Lynne Cooke and Alison Gingeras: A Conversation

A person dressed in a cobra mask with the words Cobra and Its Legacy on the left, and an oil painting by Horace Pippin showing the interior of a home with multicolored rugs, a wood stove, and two children

Lynne Cooke is senior curator, special projects in modern art, at the National Gallery of Art in Washington, DC. Prior to her current role, Cooke served as Andrew W. Mellon Professor at the National Gallery's Center for Advanced Study in the Visual Arts. Cooke has previously served as deputy director and chief curator at the Museo Nacional Centro de Arte Reina Sofia, Madrid (2008–12); curator, Dia Art Foundation, New York City (1991–2008); artistic director, 10th Biennale of Sydney (1994–96); cocurator, 1991 Carnegie International, Pittsburgh; and lecturer, history of art, University College, London University. Cooke has received many awards and is widely published. In 2013 she wrote essays for the exhibition catalogs Matt Mullican: Subject Element Sign Frame World (Skira/Rizzoli, 2013) and Orthodoxies Undermined, Great and Mighty Things: Outsider Art from the Jill and Sheldon Bonovitz Collection (Philadelphia Museum of Art, 2013). She has also authored or written for other exhibition catalogs about the work of such artists as Allghiero Boetti, James Castle, James Coleman, Willem de Kooning, Ann Hamilton, William Kentridge, Agnes Martin, and Richard Serra.

Alison M. Gingeras is a curator and writer based in New York City and Warsaw. Her curatorial history spans from the Solomon R. Guggenheim Museum; Centre George Pompidou, Paris; Palazzo Grassi, Venice; to Oko, an East Village storefront curatorial space in New York City. Notable museum exhibitions include Dear Painter, Paint me: Painting in the Figure Since Late Picabia (2003) and Daniel Buren Le Musee qui n'existait pas (2002), both for Centre Pompidou; and Pop Life (2010) at Tate Modern. Her most recent exhibitions include Oscar Wilde Temple by McDermott and McGough, a public artwork at the Church of the Village on West 13th Street in New York City's West Village; and I've Seen the Future and I'm Not Going — A Radical Retrospective at Frieze London. Her critical writing regularly appears in such periodicals as Artforum, Tate, Etc, Spike, and Mousse. Since 1996, she has authored scores of essays for artist monographs, critical theory compendiums, and exhibition catalogs.

Abstract:

Lynne Cooke and Alison Gingeras are both renowned scholars, writers, and curators who have each spent the better part of the past five years working on projects of deep personal interest: Lynne Cooke's exhibition, Outliers and American Vanguard Art, which opened January 28, 2018 at the National Gallery, in Washington, DC; and Alison Gingeras's book-in-progress, Sex Work: Feminist Art and Radical Politics. Each of these projects is both a labor of love and has the power to upset long-standing assumptions and paradigms. This conversation was conceived of and organized by AAP NYC visiting critic and independent curator Linda Norden as part of her spring 2018 class New York City Professional Practice.
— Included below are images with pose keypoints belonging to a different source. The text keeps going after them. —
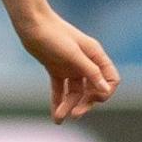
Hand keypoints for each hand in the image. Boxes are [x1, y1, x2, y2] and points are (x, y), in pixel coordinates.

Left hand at [15, 9, 119, 123]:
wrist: (31, 24)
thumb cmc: (53, 35)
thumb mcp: (73, 54)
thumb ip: (90, 72)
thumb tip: (106, 90)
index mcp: (95, 55)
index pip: (110, 79)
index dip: (105, 92)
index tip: (93, 100)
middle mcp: (85, 62)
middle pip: (93, 89)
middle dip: (85, 103)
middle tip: (74, 114)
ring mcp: (71, 66)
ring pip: (75, 92)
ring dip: (69, 105)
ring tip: (59, 118)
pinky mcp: (56, 68)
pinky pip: (61, 89)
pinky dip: (58, 101)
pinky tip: (55, 115)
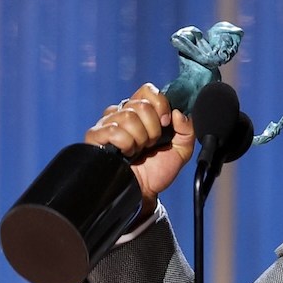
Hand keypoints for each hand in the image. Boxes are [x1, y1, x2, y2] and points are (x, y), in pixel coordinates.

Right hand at [84, 83, 194, 214]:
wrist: (143, 192)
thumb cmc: (157, 171)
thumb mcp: (181, 150)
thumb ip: (187, 130)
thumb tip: (178, 113)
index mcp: (142, 112)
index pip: (148, 90)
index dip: (160, 104)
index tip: (166, 123)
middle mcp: (123, 113)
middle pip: (140, 104)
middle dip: (152, 128)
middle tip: (150, 143)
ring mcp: (108, 123)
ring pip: (128, 116)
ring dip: (140, 138)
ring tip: (137, 150)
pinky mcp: (96, 135)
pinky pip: (114, 130)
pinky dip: (126, 144)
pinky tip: (125, 153)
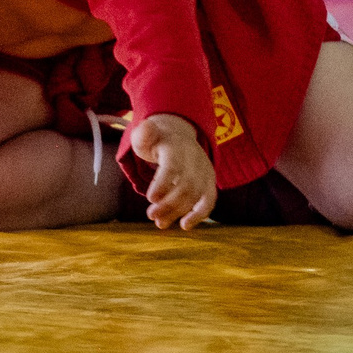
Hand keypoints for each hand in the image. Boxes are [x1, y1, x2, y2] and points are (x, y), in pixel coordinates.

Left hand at [132, 114, 216, 228]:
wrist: (178, 137)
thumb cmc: (156, 140)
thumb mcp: (145, 135)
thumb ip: (143, 135)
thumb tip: (145, 127)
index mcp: (176, 147)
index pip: (173, 167)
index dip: (163, 183)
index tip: (151, 198)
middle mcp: (194, 159)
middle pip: (186, 185)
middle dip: (169, 204)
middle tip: (151, 215)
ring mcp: (204, 171)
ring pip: (196, 195)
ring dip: (179, 212)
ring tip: (160, 223)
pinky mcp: (210, 182)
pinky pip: (209, 200)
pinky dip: (199, 215)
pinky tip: (185, 225)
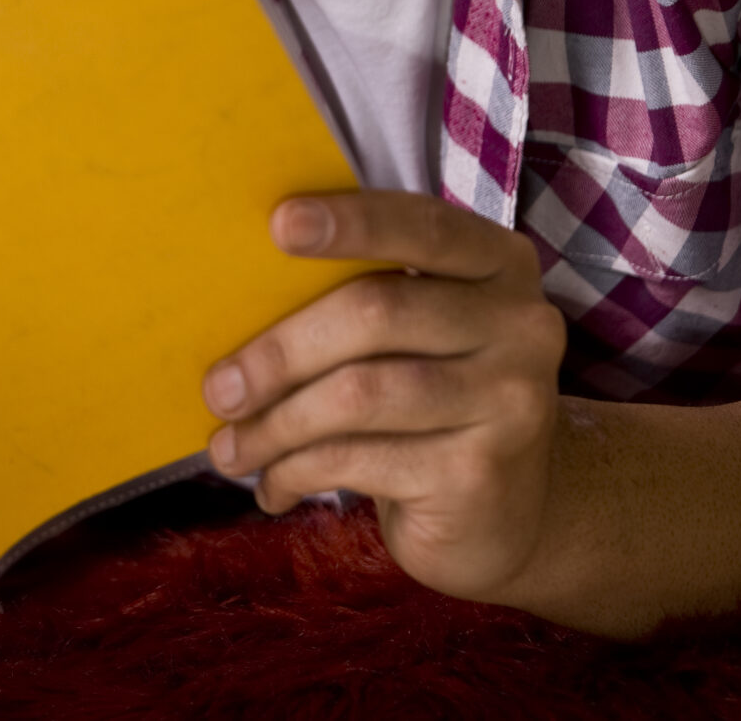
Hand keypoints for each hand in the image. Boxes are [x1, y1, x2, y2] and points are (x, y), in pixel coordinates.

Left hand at [203, 190, 567, 601]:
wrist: (505, 518)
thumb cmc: (432, 405)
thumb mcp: (419, 337)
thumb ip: (364, 295)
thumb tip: (238, 285)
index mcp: (500, 265)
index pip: (425, 226)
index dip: (353, 222)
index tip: (277, 223)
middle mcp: (522, 325)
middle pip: (376, 312)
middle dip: (278, 352)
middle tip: (218, 387)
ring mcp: (510, 402)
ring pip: (358, 393)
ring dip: (276, 424)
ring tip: (230, 447)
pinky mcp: (479, 473)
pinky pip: (359, 458)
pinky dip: (297, 471)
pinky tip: (273, 485)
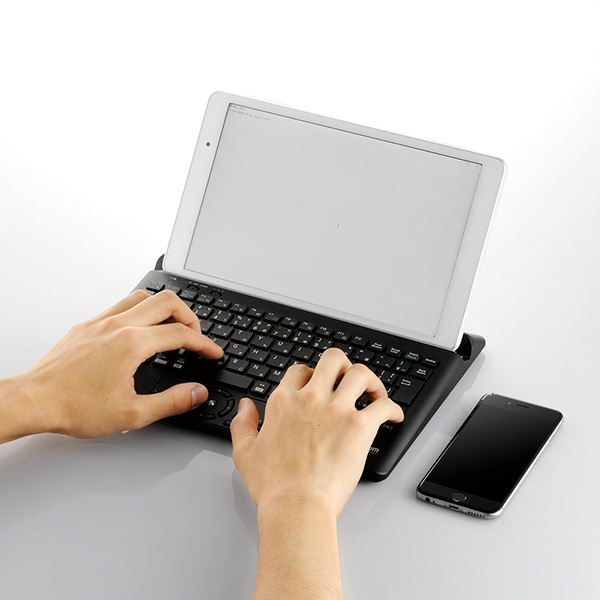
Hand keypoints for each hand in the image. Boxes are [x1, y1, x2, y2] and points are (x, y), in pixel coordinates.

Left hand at [4, 290, 222, 440]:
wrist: (34, 400)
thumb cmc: (74, 407)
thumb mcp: (132, 414)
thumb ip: (172, 401)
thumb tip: (197, 392)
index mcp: (132, 344)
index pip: (181, 334)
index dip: (204, 344)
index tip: (212, 352)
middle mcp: (118, 325)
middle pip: (168, 302)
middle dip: (190, 316)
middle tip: (196, 335)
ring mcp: (101, 322)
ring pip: (143, 296)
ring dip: (165, 307)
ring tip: (172, 325)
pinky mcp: (87, 325)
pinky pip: (121, 304)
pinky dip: (140, 310)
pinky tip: (139, 328)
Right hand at [230, 348, 403, 515]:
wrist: (296, 506)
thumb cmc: (274, 485)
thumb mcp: (244, 452)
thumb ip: (243, 424)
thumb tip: (245, 407)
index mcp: (284, 401)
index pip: (300, 370)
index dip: (311, 374)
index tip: (318, 385)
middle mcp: (311, 398)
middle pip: (333, 359)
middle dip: (344, 365)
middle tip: (349, 379)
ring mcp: (337, 410)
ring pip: (361, 374)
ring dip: (371, 381)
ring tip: (374, 393)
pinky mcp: (359, 426)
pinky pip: (383, 405)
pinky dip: (392, 408)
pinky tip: (393, 416)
In the exhibition Outliers and American Vanguard Art, Cooke curates more than 250 works to explore three distinct periods in American history when mainstream and outlier artists intersected, ushering in new paradigms based on inclusion, integration, and assimilation. On view at the National Gallery of Art in Washington, DC, from January 28 through May 13, the exhibition aligns work by such diverse artists as Charles Sheeler, Christina Ramberg, and Matt Mullican with both historic folk art and works by self-taught artists ranging from Horace Pippin to Janet Sobel and Joseph Yoakum. It also examines a recent influx of radically expressive work made on the margins that redefined the boundaries of the mainstream art world and challenged the very categories of "outsider" and "self-taught." Historicizing the shifting identity and role of this distinctly American version of modernism's "other," the exhibition probes assumptions about creativity, artistic practice, and the role of the artist in contemporary culture.

Sex Work: Feminist Art and Radical Politics began as a curatorial project, a section of the 2017 London Frieze Art Fair organized by Gingeras. The project featured nine solo presentations of women artists working at the extreme edges of feminist practice during the 1970s and 80s, all sharing a focus on explicit sexual iconography combined with radical political agency. Since then, Gingeras has undertaken a book addressing the lives as well as work of these nine artists — a book that Linda Norden thinks of as a radical feminist Vasari, for the late 20th into 21st century.